TASK ->
Would you go through the records below and copy each line with the string "auch"?

##### SOURCE MATERIAL #####

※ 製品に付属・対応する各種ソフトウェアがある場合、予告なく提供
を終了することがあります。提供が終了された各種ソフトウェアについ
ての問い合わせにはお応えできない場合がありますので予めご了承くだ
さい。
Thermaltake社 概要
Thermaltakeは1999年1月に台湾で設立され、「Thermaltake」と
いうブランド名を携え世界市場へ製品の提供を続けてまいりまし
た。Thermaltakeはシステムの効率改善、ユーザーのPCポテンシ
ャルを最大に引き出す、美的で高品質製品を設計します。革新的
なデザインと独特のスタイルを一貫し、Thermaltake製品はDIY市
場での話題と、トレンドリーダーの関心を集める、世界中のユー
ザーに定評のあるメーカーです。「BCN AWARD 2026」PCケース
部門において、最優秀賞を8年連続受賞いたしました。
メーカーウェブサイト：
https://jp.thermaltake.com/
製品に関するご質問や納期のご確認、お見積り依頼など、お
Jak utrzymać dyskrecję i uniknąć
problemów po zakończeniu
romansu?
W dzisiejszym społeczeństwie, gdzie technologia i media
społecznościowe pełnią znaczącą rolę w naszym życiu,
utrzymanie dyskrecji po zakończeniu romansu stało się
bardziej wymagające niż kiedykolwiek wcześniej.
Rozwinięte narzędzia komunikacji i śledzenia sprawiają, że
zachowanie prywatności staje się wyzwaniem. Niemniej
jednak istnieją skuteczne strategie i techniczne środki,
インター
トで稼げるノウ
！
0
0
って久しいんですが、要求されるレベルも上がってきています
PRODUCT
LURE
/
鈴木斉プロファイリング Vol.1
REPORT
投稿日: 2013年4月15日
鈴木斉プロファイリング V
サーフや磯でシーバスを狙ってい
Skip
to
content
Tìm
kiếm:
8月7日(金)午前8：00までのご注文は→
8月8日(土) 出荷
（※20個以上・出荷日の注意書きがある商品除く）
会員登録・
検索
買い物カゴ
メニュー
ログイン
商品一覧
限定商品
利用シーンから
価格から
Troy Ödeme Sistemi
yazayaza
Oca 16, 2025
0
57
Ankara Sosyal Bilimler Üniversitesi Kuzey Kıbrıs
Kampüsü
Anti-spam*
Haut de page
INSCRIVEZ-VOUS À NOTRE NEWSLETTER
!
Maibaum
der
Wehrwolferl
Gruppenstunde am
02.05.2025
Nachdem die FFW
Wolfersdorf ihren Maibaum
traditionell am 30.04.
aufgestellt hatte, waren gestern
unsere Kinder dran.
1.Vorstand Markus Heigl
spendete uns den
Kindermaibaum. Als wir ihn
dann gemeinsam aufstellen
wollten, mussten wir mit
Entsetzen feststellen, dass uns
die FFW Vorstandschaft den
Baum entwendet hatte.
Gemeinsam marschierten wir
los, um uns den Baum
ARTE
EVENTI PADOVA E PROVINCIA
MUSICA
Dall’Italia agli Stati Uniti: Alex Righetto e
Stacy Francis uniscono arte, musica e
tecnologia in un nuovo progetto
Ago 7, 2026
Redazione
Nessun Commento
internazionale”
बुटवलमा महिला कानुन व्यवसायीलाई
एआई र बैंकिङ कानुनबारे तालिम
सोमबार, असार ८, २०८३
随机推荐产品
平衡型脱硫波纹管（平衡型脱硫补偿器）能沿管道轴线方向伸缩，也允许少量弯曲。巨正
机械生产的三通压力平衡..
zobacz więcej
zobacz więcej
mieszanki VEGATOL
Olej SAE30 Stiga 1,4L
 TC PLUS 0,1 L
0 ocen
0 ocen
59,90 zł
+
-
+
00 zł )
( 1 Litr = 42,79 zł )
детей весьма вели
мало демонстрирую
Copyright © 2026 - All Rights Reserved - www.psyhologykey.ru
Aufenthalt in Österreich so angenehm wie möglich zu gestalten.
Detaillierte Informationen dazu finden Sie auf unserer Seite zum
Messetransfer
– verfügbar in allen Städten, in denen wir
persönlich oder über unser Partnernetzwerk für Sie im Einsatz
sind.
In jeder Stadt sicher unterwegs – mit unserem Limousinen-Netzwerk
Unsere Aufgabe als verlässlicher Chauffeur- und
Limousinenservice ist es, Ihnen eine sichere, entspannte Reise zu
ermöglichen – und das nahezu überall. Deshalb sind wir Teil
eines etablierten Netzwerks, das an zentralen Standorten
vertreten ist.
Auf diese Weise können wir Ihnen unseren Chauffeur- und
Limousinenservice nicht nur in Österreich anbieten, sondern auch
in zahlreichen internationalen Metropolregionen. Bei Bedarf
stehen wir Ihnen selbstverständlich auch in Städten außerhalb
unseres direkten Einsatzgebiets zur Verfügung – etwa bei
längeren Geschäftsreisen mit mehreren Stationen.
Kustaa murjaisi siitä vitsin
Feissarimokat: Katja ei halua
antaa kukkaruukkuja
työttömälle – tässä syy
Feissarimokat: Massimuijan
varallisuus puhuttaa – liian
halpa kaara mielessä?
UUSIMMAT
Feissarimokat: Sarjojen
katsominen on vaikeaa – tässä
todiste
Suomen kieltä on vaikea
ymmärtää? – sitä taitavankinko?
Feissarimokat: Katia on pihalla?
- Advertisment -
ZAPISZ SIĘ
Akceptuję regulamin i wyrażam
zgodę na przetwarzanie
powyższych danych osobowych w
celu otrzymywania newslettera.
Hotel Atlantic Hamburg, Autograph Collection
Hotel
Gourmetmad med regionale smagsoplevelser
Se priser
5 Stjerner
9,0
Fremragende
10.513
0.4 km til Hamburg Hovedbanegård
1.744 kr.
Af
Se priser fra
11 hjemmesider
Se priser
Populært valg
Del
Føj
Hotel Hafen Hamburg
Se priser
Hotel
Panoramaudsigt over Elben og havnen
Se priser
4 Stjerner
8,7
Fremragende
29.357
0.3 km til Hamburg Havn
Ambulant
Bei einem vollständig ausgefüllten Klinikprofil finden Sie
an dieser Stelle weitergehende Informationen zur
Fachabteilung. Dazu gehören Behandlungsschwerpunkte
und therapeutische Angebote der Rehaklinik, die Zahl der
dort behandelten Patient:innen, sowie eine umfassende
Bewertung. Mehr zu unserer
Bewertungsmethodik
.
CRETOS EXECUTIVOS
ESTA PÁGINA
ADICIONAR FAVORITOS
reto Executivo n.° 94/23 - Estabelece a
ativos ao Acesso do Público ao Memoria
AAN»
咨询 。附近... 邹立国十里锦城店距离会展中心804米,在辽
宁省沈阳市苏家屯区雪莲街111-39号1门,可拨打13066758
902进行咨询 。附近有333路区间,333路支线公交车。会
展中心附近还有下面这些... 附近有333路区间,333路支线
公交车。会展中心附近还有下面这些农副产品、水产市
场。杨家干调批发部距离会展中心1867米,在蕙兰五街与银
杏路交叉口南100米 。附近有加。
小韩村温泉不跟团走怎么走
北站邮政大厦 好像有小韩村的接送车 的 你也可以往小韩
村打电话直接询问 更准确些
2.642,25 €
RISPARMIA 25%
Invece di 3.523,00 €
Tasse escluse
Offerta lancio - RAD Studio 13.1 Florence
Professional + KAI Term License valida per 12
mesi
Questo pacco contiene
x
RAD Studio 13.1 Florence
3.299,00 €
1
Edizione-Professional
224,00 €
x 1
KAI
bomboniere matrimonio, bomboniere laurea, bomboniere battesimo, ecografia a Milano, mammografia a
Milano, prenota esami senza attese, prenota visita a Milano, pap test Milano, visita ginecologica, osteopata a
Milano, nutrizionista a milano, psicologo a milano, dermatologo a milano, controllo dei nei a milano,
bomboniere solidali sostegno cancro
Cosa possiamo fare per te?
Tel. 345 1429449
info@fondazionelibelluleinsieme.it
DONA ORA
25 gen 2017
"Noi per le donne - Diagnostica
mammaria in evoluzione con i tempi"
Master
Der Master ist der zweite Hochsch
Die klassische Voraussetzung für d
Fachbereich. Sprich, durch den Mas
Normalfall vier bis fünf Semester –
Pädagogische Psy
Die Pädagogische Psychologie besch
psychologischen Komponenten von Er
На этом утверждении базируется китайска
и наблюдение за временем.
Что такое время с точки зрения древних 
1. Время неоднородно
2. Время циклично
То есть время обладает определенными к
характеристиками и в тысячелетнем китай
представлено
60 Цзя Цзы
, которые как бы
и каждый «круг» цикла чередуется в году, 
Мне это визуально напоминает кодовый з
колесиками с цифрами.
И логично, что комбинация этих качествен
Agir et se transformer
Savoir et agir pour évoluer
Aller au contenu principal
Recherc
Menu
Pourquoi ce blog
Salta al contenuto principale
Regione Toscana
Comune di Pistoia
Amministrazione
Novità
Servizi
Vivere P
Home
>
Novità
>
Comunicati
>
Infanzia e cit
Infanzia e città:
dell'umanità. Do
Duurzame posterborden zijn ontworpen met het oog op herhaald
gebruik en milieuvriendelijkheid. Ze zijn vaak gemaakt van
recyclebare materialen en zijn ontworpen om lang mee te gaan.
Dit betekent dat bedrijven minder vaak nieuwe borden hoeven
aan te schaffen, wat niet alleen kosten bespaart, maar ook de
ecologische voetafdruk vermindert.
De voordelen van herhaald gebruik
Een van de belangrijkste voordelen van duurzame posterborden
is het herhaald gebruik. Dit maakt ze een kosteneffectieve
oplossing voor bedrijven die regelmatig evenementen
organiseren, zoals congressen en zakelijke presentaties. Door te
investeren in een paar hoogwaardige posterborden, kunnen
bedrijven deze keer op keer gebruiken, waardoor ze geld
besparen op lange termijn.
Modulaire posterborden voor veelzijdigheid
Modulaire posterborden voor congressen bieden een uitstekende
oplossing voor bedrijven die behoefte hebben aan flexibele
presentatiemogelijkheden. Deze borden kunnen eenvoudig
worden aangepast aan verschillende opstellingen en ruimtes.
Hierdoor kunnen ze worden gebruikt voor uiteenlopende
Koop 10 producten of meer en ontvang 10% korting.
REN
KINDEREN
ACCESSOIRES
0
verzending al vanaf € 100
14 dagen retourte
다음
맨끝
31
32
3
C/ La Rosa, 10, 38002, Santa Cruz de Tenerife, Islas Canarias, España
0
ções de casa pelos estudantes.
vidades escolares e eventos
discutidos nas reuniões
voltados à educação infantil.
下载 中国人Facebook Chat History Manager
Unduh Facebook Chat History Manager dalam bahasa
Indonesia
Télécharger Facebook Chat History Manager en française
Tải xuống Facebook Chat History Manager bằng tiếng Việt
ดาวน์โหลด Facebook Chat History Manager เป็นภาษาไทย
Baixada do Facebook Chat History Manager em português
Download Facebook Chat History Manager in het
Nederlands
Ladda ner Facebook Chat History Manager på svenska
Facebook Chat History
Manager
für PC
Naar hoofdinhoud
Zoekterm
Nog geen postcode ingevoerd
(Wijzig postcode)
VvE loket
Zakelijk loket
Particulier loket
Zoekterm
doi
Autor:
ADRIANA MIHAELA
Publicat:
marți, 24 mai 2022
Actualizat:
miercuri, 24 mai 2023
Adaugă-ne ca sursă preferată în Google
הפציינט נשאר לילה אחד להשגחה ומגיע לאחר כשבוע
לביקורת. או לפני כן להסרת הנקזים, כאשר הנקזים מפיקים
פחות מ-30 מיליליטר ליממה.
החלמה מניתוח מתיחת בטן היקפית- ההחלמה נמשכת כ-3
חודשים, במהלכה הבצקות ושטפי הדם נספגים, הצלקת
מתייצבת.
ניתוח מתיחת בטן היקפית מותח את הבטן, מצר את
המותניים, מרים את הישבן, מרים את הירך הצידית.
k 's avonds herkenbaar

#####

REPLY ->
Limousinenservice nicht nur in Österreich anbieten, sondern auch
stehen wir Ihnen selbstverständlich auch in Städten außerhalb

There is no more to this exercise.